Aucune mention de cette revue n’apparait sur les sites de référencement comme SCimago, The Web of Science et Index Copernicus, explique Science Feedback. Ces plateformes recensent les travaux scientifiques jugés crédibles après avoir fait l’objet d’un processus d’évaluation par la communauté savante pertinente pour chaque article.
« L’objectif de cette revue est de publier – contrairement à de nombreuses autres revues – des contributions scientifiques évaluées par des pairs, qui contredisent les hypothèses climatiques souvent très unilatérales du GIEC et ainsi, d’ouvrir la voie à des interprétations alternatives du changement climatique », est-il écrit sur la page d’accueil de Science of Climate Change. Ce qui laisse douter de l’impartialité des écrits qu’elle publie.
L’IA sous influence
Au-delà de l’origine controversée de l’étude, que dire de sa valeur intrinsèque ? Peut-on faire confiance à une IA, qui plus est proposée par un réseau social détenu par un homme d’affaires, Elon Musk, engagé aux côtés de l’administration de Donald Trump, hostile aux sciences du climat ?
Non, répondent unanimement les spécialistes sollicités par Les Surligneurs. Ceux-ci soulèvent plusieurs biais. « Une IA n’est pas capable de faire preuve de critique vis-à-vis d’éléments d’information. Elle agrège les informations en fonction de leur prévalence dans les documents sur lesquelles elle est entraînée, avec un poids qui est d’ailleurs choisi par les concepteurs de l’IA. », affirme Gaël Varoquaux.
Pour Maël Pégny, auteur de l’ouvrage Éthique des algorithmes et de l’Intelligence Artificielle (Vrin, 2024), « l‘affirmation que l’IA est un auteur, une grossière stratégie promotionnelle sensationnaliste déjà utilisée à de multiples reprises pour créer le buzz, n’a aucun sens sans l’examen du guidage humain indiqué et d’une discussion sur ce que constitue conduire la recherche ».

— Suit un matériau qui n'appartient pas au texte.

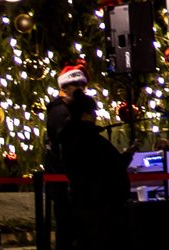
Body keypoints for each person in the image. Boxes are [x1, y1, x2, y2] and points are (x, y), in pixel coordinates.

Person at [57, 92, 131, 244]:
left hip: (79, 201)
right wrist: (127, 156)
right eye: (93, 112)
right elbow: (113, 166)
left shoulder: (67, 137)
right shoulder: (91, 139)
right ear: (86, 114)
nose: (96, 115)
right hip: (100, 205)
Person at [45, 62, 89, 249]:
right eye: (76, 85)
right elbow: (68, 144)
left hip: (64, 182)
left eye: (82, 85)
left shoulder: (62, 111)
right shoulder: (62, 113)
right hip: (65, 183)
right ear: (64, 87)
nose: (80, 89)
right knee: (68, 230)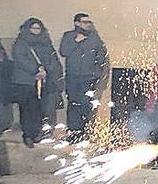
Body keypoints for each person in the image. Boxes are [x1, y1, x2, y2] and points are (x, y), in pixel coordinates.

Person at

Le rôle joué par les « chercheurs » qui ont aidé l’IA dans sa rédaction interroge Erwan Gloaguen : « La façon dont les IA génératives fonctionnent est basée sur la question de départ. La première chose que je demanderais est donc quelle est la question posée à Grok ? »
Or, ces précisions ne figurent pas dans l’étude, ni les cheminements opérés par les êtres humains pour guider la machine. « Finalement, une IA reflète les biais de ses constructeurs, qui lui sont communiqués de plein de manières différentes, que cela soit par le choix du corpus d’entraînement, ou par des choix techniques », assure Gaël Varoquaux.
Dans une note consacrée aux IA, l’Office français de l’intégrité scientifique (Ofis) soulevait, en février 2024, des « points de vigilance » quant à l’utilisation des IA. « Les systèmes d’IA génératives font parfois des erreurs, et présentent de manière très vraisemblable des informations erronées, voire complètement inventées […] Cela expose les chercheuses et chercheurs à un risque de diffuser de fausses informations, voire à de la fabrication et de la falsification », indique l’Ofis.
Une alerte avérée par un récent rapport, publié le 8 avril par NewsGuard, un site spécialisé dans l’analyse des fausses informations. On y apprend que les 11 principaux chatbots – dont fait partie Grok – répondent en moyenne par une fausse information dans 30% des cas.
Enfin, aussi sérieuse soit une étude, peut-elle, à elle toute seule, remettre en cause le consensus scientifique (1,2) sur les causes du réchauffement climatique ? À titre de comparaison, le dernier rapport du GIEC a été rédigé par 49 scientifiques et a impliqué 47 gouvernements.